Jésus a ordonné à Satan de s’en aller. Joseph ne pouvait pas faire cela, alors il a lui-même fui la scène où le mal risquait
de se produire (Gn 39.11, 12). C’est une leçon très simple pour nous également.

Dans ces trois tentations, Jésus s’est servi des Ecritures comme moyen de défense. Qu’est-ce que cela
signifie pour nous, concrètement?
Autrement dit, comment peut-on, quand on est face à la tentation, se servir des Écritures pour avoir le
même genre de victoires?
VENDREDI 5 février

Pour aller plus loin...

Même si l’on trouve des auteurs, au fil des siècles, qui évoquent le thème du grand conflit, et même si certains
évangéliques aujourd’hui examinent de plus près cette idée, personne n’a sur le sujet de perspective aussi développée
que l’Église adventiste du septième jour.

Dans la pensée adventiste, ce conflit littéral, physique, moral et spirituel entre Christ et Satan, est bien un
thème distinctif crucial. Ce n’est pas surprenant. Dans toute la Bible, il y a ce qu’un auteur a appelé « le thème de la
guerre cosmique », et parfois, comme dans la leçon de cette semaine sur les tentations au désert, ce thème s’affiche
publiquement et de manière saisissante. L’idée d’une bataille entre le bien et le mal se voit même en dehors de tout
contexte spécifiquement religieux.

Le poète T. S. Eliot a écrit: « Le monde tourne et le monde change, mais une chose ne change jamais. Depuis
que je suis né, elle n’a pas changé, [...] le combat incessant entre le bien et le mal ».14 L’athée allemand Friedrich
Nietzsche écrit: « Arrivons à notre conclusion. Les deux valeurs opposées bon et mauvais, bien et mal, se sont livrée
en ce monde, pendant des milliers d’années, un combat long et terrible » La Bible, confirmée par l’Esprit de Prophétie,
révèle à nul autre pareil la véritable nature de ce conflit et les questions éternelles qui sont en jeu dans ce conflit.

A méditer
 En classe, passes en revue vos réponses à la question de mercredi, sur la frontière entre la confiance dans les
promesses de Dieu pour les miracles, et la présomption. Comment faire la différence?

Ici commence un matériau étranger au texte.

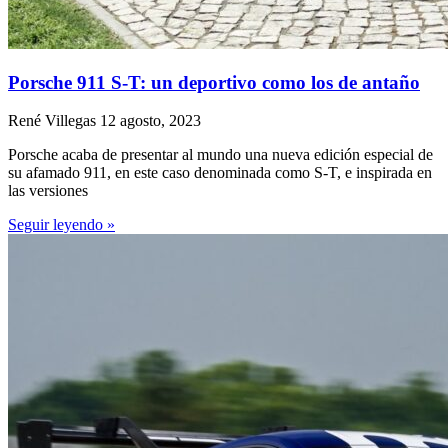
Porsche 911 S-T: un deportivo como los de antaño
René Villegas
12 agosto, 2023
Porsche acaba de presentar al mundo una nueva edición especial de
su afamado 911, en este caso denominada como S-T, e inspirada en
las versiones
Seguir leyendo »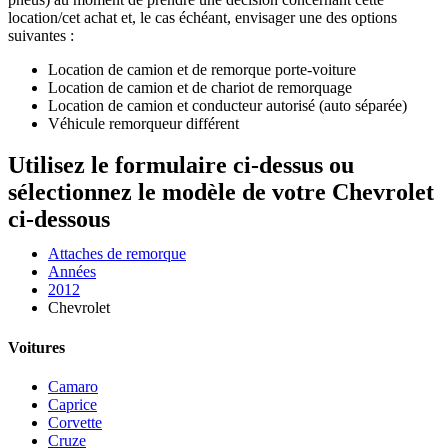
location/cet achat et, le cas échéant, envisager une des options
suivantes :
Location de camion et de remorque porte-voiture
Location de camion et de chariot de remorquage
Location de camion et conducteur autorisé (auto séparée)
Véhicule remorqueur différent
Utilisez le formulaire ci-dessus ou
sélectionnez le modèle de votre Chevrolet
ci-dessous
Attaches de remorque
Années
2012
Chevrolet
Voitures
Camaro
Caprice
Corvette
Cruze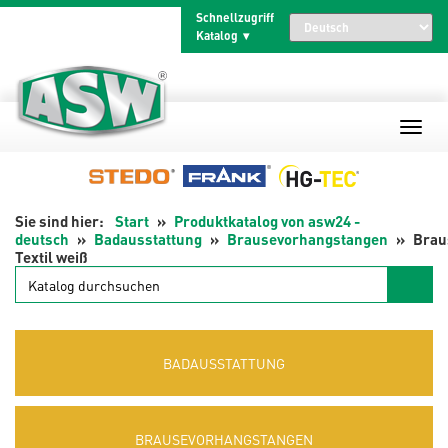
Zum
Schnellzugriff
Inhalt
Katalog
springen
Start
Produktkatalog von asw24 -
deutsch
Badausstattung
Brausevorhangstangen
Brau
Textil weiß
Katalog
durchsuchen
BADAUSSTATTUNG
BRAUSEVORHANGSTANGEN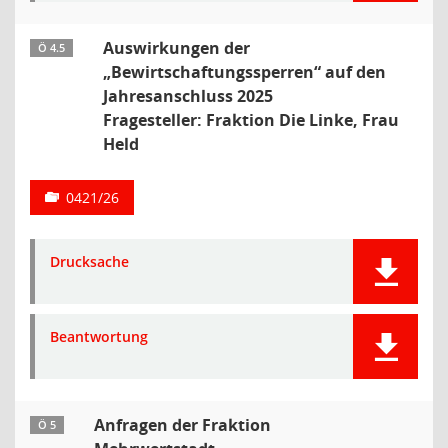
Auswirkungen der
Ö 4.5
„Bewirtschaftungssperren“ auf den
Jahresanschluss 2025
Fragesteller: Fraktion Die Linke, Frau
Held
0421/26
Drucksache
Beantwortung
Anfragen der Fraktion
Ö 5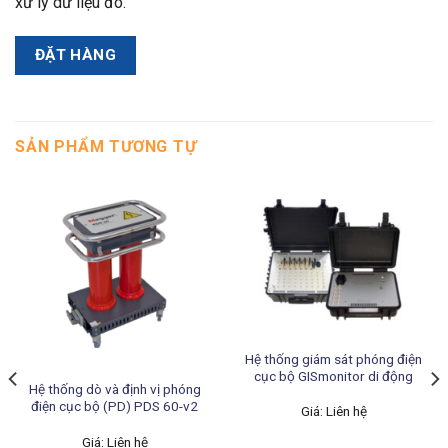
xử lý dữ liệu đó.
ĐẶT HÀNG
SẢN PHẨM TƯƠNG TỰ
Hệ thống giám sát phóng điện
cục bộ GISmonitor di động
Hệ thống dò và định vị phóng
điện cục bộ (PD) PDS 60-v2
Giá: Liên hệ
Giá: Liên hệ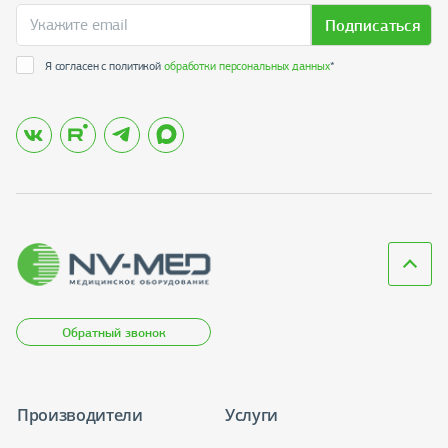
Подписаться
Я согласен с политикой
обработки персональных данных
*
Обратный звонок
Производители
Услуги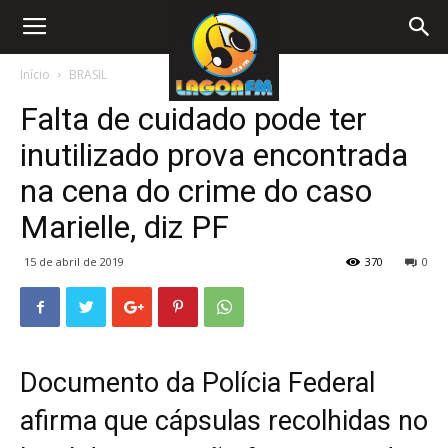
Início
BRASIL
Falta de cuidado pode ter
inutilizado prova encontrada
na cena do crime do caso
Marielle, diz PF
15 de abril de 2019
370
0
Documento da Polícia Federal
afirma que cápsulas recolhidas no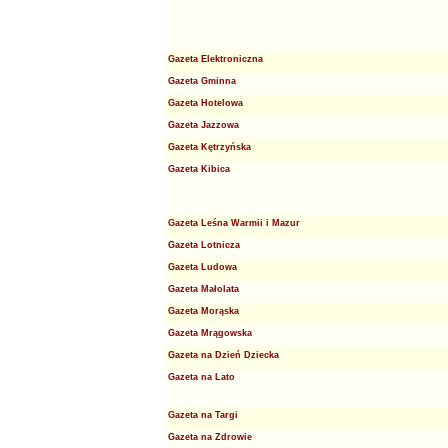
Gazeta Elektroniczna
Gazeta Gminna
Gazeta Hotelowa
Gazeta Jazzowa
Gazeta Kętrzyńska
Gazeta Kibica
Gazeta Leśna Warmii i Mazur
Gazeta Lotnicza
Gazeta Ludowa
Gazeta Małolata
Gazeta Morąska
Gazeta Mrągowska
Gazeta na Dzień Dziecka
Gazeta na Lato
Gazeta na Targi
Gazeta na Zdrowie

 La tentation prend de nombreuses formes, tailles, couleurs et modes, tous soigneusement conçus pour atteindre
chacun d’entre nous là où il en est. Et, bien entendu, certaines personnes seront tentées par quelque chose qui,
pour quelqu’un d’autre, ne représentera pas du tout une tentation. En plus des péchés évidents, cités des
moyens plus subtils par lesquels nous pouvons être retirés.

 Lisez les tentations de Jésus au désert et l’humiliation qu’il a subie. En même temps, réfléchissez au fait que ce
même Jésus était « Dieu avec nous ». C’est à travers lui que « tout est venu à l’existence » (Jn 1.3). Comment
saisir l’idée incroyable qui apparait ici, celle de Dieu - oui, Dieu ! - qui endure cette lutte redoutable pour nous
? À part cette vérité, qu’est-ce qui peut encore avoir de l’importance?

14The Complete Poems and Plays, 1909-1950, New York: Harcourt Brace & Company, 1952, p. 98
15 La généalogie de la morale, Mercure de France, 1908, p. 76.